• **Task brief**: The full listing, from first line to last, should be set down again exactly.
::::
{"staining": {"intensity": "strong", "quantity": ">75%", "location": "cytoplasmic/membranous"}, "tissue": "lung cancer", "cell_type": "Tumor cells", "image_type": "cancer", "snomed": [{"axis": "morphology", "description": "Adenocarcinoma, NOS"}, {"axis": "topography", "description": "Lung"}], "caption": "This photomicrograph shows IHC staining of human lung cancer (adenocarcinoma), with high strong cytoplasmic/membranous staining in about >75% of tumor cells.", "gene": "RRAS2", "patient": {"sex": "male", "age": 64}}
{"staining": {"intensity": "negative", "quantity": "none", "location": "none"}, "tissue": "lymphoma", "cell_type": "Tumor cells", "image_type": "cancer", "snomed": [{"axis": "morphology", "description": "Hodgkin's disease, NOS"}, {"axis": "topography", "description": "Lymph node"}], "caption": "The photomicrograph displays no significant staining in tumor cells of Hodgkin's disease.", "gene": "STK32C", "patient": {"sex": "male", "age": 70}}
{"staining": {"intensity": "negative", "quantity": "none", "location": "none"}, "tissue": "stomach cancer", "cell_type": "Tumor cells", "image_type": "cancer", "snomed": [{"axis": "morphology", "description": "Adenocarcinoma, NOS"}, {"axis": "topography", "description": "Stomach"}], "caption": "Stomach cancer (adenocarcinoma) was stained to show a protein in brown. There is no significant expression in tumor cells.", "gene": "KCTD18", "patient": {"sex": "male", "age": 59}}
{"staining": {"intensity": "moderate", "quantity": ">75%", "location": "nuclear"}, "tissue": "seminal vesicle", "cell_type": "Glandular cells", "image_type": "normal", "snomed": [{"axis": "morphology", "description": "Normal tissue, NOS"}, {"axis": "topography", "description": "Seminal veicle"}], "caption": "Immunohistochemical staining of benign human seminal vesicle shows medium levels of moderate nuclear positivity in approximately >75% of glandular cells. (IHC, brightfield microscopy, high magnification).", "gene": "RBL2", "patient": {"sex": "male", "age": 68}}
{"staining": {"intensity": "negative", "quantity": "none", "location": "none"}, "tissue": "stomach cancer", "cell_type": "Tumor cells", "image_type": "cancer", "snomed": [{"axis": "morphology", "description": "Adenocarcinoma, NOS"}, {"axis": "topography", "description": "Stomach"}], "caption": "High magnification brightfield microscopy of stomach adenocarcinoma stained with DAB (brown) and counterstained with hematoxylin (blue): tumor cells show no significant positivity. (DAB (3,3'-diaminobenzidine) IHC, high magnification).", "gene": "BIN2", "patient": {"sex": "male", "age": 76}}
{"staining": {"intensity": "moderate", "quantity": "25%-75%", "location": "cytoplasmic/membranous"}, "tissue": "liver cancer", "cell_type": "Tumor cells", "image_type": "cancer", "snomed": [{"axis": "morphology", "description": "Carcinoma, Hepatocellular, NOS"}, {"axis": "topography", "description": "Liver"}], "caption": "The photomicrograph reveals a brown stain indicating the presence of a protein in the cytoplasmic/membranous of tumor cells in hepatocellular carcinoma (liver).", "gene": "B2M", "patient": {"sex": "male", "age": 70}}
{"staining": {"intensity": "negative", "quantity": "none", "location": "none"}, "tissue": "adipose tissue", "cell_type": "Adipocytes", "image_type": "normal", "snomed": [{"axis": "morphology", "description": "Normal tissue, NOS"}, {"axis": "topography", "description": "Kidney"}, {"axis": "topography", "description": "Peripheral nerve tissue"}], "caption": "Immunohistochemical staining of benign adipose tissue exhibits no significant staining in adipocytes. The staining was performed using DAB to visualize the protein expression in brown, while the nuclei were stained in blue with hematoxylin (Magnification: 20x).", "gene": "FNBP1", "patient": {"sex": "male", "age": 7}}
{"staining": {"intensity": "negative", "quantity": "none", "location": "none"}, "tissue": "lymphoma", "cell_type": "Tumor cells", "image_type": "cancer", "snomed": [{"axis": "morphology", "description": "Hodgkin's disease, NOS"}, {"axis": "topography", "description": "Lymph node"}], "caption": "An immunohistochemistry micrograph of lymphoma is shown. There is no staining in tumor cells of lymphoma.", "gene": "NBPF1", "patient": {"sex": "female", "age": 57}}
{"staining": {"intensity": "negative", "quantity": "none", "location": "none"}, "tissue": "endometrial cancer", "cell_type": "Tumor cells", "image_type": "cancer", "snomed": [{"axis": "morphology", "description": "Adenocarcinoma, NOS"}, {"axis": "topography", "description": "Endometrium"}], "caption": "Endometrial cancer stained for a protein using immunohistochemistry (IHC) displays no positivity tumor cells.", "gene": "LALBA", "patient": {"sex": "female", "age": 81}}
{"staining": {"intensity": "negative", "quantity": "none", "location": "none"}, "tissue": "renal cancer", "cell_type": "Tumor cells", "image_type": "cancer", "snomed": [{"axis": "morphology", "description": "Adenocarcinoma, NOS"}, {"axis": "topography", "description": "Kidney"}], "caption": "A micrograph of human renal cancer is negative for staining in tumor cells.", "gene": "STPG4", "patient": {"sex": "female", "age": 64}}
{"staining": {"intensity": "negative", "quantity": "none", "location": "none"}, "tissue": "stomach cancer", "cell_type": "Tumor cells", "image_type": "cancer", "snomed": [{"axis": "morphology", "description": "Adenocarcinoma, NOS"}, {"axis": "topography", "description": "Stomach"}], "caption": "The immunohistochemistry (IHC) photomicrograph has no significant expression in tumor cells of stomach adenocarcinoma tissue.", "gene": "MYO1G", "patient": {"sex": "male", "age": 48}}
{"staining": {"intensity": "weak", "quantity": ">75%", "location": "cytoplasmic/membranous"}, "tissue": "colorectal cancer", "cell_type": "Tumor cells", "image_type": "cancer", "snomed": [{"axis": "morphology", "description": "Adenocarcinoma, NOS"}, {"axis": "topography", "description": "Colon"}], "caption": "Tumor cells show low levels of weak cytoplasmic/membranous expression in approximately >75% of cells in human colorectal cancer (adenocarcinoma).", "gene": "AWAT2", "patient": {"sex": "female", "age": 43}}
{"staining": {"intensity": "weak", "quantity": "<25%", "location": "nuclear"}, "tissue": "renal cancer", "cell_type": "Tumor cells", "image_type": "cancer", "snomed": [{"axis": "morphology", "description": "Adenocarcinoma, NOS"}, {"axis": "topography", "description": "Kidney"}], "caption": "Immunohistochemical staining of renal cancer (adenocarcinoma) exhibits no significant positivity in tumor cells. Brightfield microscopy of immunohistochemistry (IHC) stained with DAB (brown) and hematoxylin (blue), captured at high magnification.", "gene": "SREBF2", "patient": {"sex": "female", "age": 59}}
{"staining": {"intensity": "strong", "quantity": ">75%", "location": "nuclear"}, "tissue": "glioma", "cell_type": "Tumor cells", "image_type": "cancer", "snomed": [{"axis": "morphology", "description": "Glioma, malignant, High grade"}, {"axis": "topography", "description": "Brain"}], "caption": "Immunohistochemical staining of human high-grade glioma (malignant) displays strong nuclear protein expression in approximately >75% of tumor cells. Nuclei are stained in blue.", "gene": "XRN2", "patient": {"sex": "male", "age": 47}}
::::
• **Output for this exercise**:
{"staining": {"intensity": "strong", "quantity": ">75%", "location": "cytoplasmic/membranous"}, "tissue": "lung cancer", "cell_type": "Tumor cells", "image_type": "cancer", "snomed": [{"axis": "morphology", "description": "Adenocarcinoma, NOS"}, {"axis": "topography", "description": "Lung"}], "caption": "This photomicrograph shows IHC staining of human lung cancer (adenocarcinoma), with high strong cytoplasmic/membranous staining in about >75% of tumor cells.", "gene": "RRAS2", "patient": {"sex": "male", "age": 64}}
{"staining": {"intensity": "negative", "quantity": "none", "location": "none"}, "tissue": "lymphoma", "cell_type": "Tumor cells", "image_type": "cancer", "snomed": [{"axis": "morphology", "description": "Hodgkin's disease, NOS"}, {"axis": "topography", "description": "Lymph node"}], "caption": "The photomicrograph displays no significant staining in tumor cells of Hodgkin's disease.", "gene": "STK32C", "patient": {"sex": "male", "age": 70}}
{"staining": {"intensity": "negative", "quantity": "none", "location": "none"}, "tissue": "stomach cancer", "cell_type": "Tumor cells", "image_type": "cancer", "snomed": [{"axis": "morphology", "description": "Adenocarcinoma, NOS"}, {"axis": "topography", "description": "Stomach"}], "caption": "Stomach cancer (adenocarcinoma) was stained to show a protein in brown. There is no significant expression in tumor cells.", "gene": "KCTD18", "patient": {"sex": "male", "age": 59}}
{"staining": {"intensity": "moderate", "quantity": ">75%", "location": "nuclear"}, "tissue": "seminal vesicle", "cell_type": "Glandular cells", "image_type": "normal", "snomed": [{"axis": "morphology", "description": "Normal tissue, NOS"}, {"axis": "topography", "description": "Seminal veicle"}], "caption": "Immunohistochemical staining of benign human seminal vesicle shows medium levels of moderate nuclear positivity in approximately >75% of glandular cells. (IHC, brightfield microscopy, high magnification).", "gene": "RBL2", "patient": {"sex": "male", "age": 68}}
{"staining": {"intensity": "negative", "quantity": "none", "location": "none"}, "tissue": "stomach cancer", "cell_type": "Tumor cells", "image_type": "cancer", "snomed": [{"axis": "morphology", "description": "Adenocarcinoma, NOS"}, {"axis": "topography", "description": "Stomach"}], "caption": "High magnification brightfield microscopy of stomach adenocarcinoma stained with DAB (brown) and counterstained with hematoxylin (blue): tumor cells show no significant positivity. (DAB (3,3'-diaminobenzidine) IHC, high magnification).", "gene": "BIN2", "patient": {"sex": "male", "age": 76}}
{"staining": {"intensity": "moderate", "quantity": "25%-75%", "location": "cytoplasmic/membranous"}, "tissue": "liver cancer", "cell_type": "Tumor cells", "image_type": "cancer", "snomed": [{"axis": "morphology", "description": "Carcinoma, Hepatocellular, NOS"}, {"axis": "topography", "description": "Liver"}], "caption": "The photomicrograph reveals a brown stain indicating the presence of a protein in the cytoplasmic/membranous of tumor cells in hepatocellular carcinoma (liver).", "gene": "B2M", "patient": {"sex": "male", "age": 70}}
{"staining": {"intensity": "negative", "quantity": "none", "location": "none"}, "tissue": "adipose tissue", "cell_type": "Adipocytes", "image_type": "normal", "snomed": [{"axis": "morphology", "description": "Normal tissue, NOS"}, {"axis": "topography", "description": "Kidney"}, {"axis": "topography", "description": "Peripheral nerve tissue"}], "caption": "Immunohistochemical staining of benign adipose tissue exhibits no significant staining in adipocytes. The staining was performed using DAB to visualize the protein expression in brown, while the nuclei were stained in blue with hematoxylin (Magnification: 20x).", "gene": "FNBP1", "patient": {"sex": "male", "age": 7}}
{"staining": {"intensity": "negative", "quantity": "none", "location": "none"}, "tissue": "lymphoma", "cell_type": "Tumor cells", "image_type": "cancer", "snomed": [{"axis": "morphology", "description": "Hodgkin's disease, NOS"}, {"axis": "topography", "description": "Lymph node"}], "caption": "An immunohistochemistry micrograph of lymphoma is shown. There is no staining in tumor cells of lymphoma.", "gene": "NBPF1", "patient": {"sex": "female", "age": 57}}
{"staining": {"intensity": "negative", "quantity": "none", "location": "none"}, "tissue": "endometrial cancer", "cell_type": "Tumor cells", "image_type": "cancer", "snomed": [{"axis": "morphology", "description": "Adenocarcinoma, NOS"}, {"axis": "topography", "description": "Endometrium"}], "caption": "Endometrial cancer stained for a protein using immunohistochemistry (IHC) displays no positivity tumor cells.", "gene": "LALBA", "patient": {"sex": "female", "age": 81}}
{"staining": {"intensity": "negative", "quantity": "none", "location": "none"}, "tissue": "renal cancer", "cell_type": "Tumor cells", "image_type": "cancer", "snomed": [{"axis": "morphology", "description": "Adenocarcinoma, NOS"}, {"axis": "topography", "description": "Kidney"}], "caption": "A micrograph of human renal cancer is negative for staining in tumor cells.", "gene": "STPG4", "patient": {"sex": "female", "age": 64}}
{"staining": {"intensity": "negative", "quantity": "none", "location": "none"}, "tissue": "stomach cancer", "cell_type": "Tumor cells", "image_type": "cancer", "snomed": [{"axis": "morphology", "description": "Adenocarcinoma, NOS"}, {"axis": "topography", "description": "Stomach"}], "caption": "The immunohistochemistry (IHC) photomicrograph has no significant expression in tumor cells of stomach adenocarcinoma tissue.", "gene": "MYO1G", "patient": {"sex": "male", "age": 48}}
{"staining": {"intensity": "weak", "quantity": ">75%", "location": "cytoplasmic/membranous"}, "tissue": "colorectal cancer", "cell_type": "Tumor cells", "image_type": "cancer", "snomed": [{"axis": "morphology", "description": "Adenocarcinoma, NOS"}, {"axis": "topography", "description": "Colon"}], "caption": "Tumor cells show low levels of weak cytoplasmic/membranous expression in approximately >75% of cells in human colorectal cancer (adenocarcinoma).", "gene": "AWAT2", "patient": {"sex": "female", "age": 43}}
{"staining": {"intensity": "weak", "quantity": "<25%", "location": "nuclear"}, "tissue": "renal cancer", "cell_type": "Tumor cells", "image_type": "cancer", "snomed": [{"axis": "morphology", "description": "Adenocarcinoma, NOS"}, {"axis": "topography", "description": "Kidney"}], "caption": "Immunohistochemical staining of renal cancer (adenocarcinoma) exhibits no significant positivity in tumor cells. Brightfield microscopy of immunohistochemistry (IHC) stained with DAB (brown) and hematoxylin (blue), captured at high magnification.", "gene": "SREBF2", "patient": {"sex": "female", "age": 59}}
{"staining": {"intensity": "strong", "quantity": ">75%", "location": "nuclear"}, "tissue": "glioma", "cell_type": "Tumor cells", "image_type": "cancer", "snomed": [{"axis": "morphology", "description": "Glioma, malignant, High grade"}, {"axis": "topography", "description": "Brain"}], "caption": "Immunohistochemical staining of human high-grade glioma (malignant) displays strong nuclear protein expression in approximately >75% of tumor cells. Nuclei are stained in blue.", "gene": "XRN2", "patient": {"sex": "male", "age": 47}}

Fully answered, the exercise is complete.